The evidence of beneficial effects of VNS on cognitive functions is relatively limited and mainly from animal studies [31,32,33]. Although a small number of clinical studies reported improvement in cognitive functions by VNS [34, 35], the cognition improving effect of ta-VNS as an antiepileptic treatment still need to be investigated in future studies. In addition, the tool for cognitive function evaluation in this study was MoCA, which was usually used for dementia screening and might not be completely suitable for the cognition assessment of epileptic patients. This could be a possible limitation of this study.

Generally, ta-VNS treatment was well tolerated in this study. The most frequent AEs included headache, insomnia, flu-like symptoms, and ear erythema. The quantity and quality of AEs were comparable to what was found in previous studies [12, 15, 16]. Only 1 patient in the active stimulation group reported asymptomatic mild sinus bradycardia by ECG. This cardiac arrhythmias during ta-VNS treatment might be due to the parasympathetic innervation of the heart by the stimulation of vagus nerve and appeared to be transient in this study, which was not considered adverse event affecting the outcomes. However, cardiac abnormality related to ta-VNS should be paid more attention in the future studies. In addition, Ta-VNS appeared to cause less AEs such as nausea, pharyngitis, and hoarseness, which were regarded as common AEs of i-VNS related to invasive implantation procedure [19, 36]. The advantages of ta-VNS as a noninvasive treatment over i-VNS are needed to be furtherly investigated.

There are some limitations of our study. Firstly, the sample size in our study was not large enough to perform subgroup analysis stratified by etiology, ASM type, or level of seizure frequency, all of which might affect the efficacy of ta-VNS. The relatively high dropout rate (25.3%) might also challenge the statistical analysis, mainly resulting from loss to follow-up, especially for patients who lived in remote areas and had difficulties in finishing the whole study. Thus, studies with larger sample size and necessary subgroup analysis should be furtherly performed. Secondly, for efficacy analysis, our study mainly focused on seizure frequency, and there was no comparison of seizure severity between groups.
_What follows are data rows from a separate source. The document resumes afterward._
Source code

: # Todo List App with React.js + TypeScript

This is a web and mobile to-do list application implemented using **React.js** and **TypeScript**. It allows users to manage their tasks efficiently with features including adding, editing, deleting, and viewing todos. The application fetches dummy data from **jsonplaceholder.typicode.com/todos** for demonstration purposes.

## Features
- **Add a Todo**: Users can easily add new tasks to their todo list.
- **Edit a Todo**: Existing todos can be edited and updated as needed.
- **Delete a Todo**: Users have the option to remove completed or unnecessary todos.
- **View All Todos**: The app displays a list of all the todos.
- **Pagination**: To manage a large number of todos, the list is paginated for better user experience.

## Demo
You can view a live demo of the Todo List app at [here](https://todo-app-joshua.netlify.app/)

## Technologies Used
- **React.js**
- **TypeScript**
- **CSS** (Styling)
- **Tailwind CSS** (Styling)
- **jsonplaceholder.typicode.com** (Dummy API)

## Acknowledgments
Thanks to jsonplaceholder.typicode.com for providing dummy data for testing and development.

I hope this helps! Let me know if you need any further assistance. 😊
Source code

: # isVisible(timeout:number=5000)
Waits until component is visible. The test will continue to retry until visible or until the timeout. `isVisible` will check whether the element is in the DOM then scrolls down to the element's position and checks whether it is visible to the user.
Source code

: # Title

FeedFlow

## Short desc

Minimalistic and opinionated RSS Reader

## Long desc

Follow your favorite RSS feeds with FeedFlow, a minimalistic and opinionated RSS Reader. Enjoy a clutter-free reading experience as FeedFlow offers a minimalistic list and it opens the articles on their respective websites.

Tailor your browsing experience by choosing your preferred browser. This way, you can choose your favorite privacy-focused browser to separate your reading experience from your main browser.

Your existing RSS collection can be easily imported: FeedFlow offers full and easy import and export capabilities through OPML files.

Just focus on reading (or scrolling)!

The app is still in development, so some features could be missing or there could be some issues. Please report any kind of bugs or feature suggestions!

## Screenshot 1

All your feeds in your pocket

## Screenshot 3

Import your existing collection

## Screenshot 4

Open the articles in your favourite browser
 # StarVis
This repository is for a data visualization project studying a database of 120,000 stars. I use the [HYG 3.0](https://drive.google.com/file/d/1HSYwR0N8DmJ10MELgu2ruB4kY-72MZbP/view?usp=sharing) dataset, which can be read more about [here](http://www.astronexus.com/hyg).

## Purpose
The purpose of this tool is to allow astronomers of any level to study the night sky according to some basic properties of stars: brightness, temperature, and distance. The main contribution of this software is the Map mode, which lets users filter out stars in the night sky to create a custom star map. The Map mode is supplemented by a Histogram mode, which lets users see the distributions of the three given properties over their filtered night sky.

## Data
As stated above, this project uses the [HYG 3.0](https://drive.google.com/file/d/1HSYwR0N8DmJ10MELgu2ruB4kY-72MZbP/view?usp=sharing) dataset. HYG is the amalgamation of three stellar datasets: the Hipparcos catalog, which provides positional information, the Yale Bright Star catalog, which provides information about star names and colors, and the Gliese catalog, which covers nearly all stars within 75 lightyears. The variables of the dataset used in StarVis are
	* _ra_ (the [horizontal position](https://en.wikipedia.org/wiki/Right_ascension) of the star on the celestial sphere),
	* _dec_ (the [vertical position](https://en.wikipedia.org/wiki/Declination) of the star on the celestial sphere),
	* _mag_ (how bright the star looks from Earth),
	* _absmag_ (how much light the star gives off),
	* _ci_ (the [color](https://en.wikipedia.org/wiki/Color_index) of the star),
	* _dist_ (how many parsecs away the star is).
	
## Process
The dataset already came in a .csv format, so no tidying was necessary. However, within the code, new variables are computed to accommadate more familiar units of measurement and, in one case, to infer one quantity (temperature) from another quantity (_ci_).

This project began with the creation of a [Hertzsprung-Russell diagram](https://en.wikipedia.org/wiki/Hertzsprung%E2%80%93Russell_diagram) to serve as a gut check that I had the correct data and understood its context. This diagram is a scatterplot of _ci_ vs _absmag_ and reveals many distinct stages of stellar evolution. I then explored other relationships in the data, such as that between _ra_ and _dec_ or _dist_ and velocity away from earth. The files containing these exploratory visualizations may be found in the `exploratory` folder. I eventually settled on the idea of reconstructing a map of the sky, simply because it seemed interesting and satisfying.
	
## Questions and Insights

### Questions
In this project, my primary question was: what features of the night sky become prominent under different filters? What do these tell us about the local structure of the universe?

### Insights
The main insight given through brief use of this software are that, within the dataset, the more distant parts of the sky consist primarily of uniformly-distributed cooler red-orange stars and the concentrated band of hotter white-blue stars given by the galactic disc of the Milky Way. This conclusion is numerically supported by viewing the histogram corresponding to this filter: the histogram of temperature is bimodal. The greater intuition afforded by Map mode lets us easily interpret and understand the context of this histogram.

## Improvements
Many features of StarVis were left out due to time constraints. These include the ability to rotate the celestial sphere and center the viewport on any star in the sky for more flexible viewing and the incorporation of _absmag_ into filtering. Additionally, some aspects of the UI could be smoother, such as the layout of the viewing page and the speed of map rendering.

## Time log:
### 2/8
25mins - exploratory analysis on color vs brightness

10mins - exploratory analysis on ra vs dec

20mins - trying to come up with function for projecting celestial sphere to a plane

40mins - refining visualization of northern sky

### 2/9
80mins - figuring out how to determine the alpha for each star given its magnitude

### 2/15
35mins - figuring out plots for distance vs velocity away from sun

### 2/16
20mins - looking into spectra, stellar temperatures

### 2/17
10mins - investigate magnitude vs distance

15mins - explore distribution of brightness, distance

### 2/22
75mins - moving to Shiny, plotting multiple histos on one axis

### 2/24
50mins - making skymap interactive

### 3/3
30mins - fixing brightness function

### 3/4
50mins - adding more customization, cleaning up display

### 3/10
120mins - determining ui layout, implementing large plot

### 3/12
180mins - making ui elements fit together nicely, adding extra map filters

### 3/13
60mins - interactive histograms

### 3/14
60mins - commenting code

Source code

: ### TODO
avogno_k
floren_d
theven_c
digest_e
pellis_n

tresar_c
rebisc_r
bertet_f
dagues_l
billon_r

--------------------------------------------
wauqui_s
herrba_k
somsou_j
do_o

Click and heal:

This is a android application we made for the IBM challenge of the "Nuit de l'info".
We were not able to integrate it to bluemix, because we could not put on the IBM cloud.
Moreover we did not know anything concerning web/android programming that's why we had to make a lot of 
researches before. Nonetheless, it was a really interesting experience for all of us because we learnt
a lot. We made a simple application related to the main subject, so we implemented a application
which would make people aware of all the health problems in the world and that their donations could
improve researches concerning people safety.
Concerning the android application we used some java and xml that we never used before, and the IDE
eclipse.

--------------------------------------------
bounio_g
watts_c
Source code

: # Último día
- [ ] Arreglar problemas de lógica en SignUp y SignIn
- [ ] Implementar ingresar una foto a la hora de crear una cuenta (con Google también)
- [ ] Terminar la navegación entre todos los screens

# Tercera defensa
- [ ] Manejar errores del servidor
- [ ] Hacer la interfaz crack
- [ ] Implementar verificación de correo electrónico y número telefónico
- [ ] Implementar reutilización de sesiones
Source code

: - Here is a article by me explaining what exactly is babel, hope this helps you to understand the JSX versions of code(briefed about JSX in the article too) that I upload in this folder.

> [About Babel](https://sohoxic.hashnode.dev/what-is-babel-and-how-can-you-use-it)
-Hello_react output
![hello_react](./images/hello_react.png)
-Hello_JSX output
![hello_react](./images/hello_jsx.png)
More comprehensive assessment of epilepsy condition is needed in future studies. Thirdly, analysis of ictal and interictal EEGs was lacking in our study due to incomplete EEG data from the follow-up. In addition, another limitation of this study, which is similar to most clinical studies of epilepsy, is the possible inaccuracy of seizure frequency caused by the use of seizure diaries. Although such inaccuracy is relatively constant intraindividually throughout the study period and bring little influence on the difference analysis, future studies should use more accurate methods such as video EEG in quantifying seizure events.

Conclusions

In view of the significant higher responder rate along with no significant increase in adverse events, the present study showed that ta-VNS is an effective and safe therapy for epilepsy. Furthermore, the benefit in QOL, mood, and cognitive state of ta-VNS needs further validation in the future study although no significant improvement was shown in this study. We believe that ta-VNS may be a promising noninvasive treatment options for patients with epilepsy, especially for those resistant to ASMs.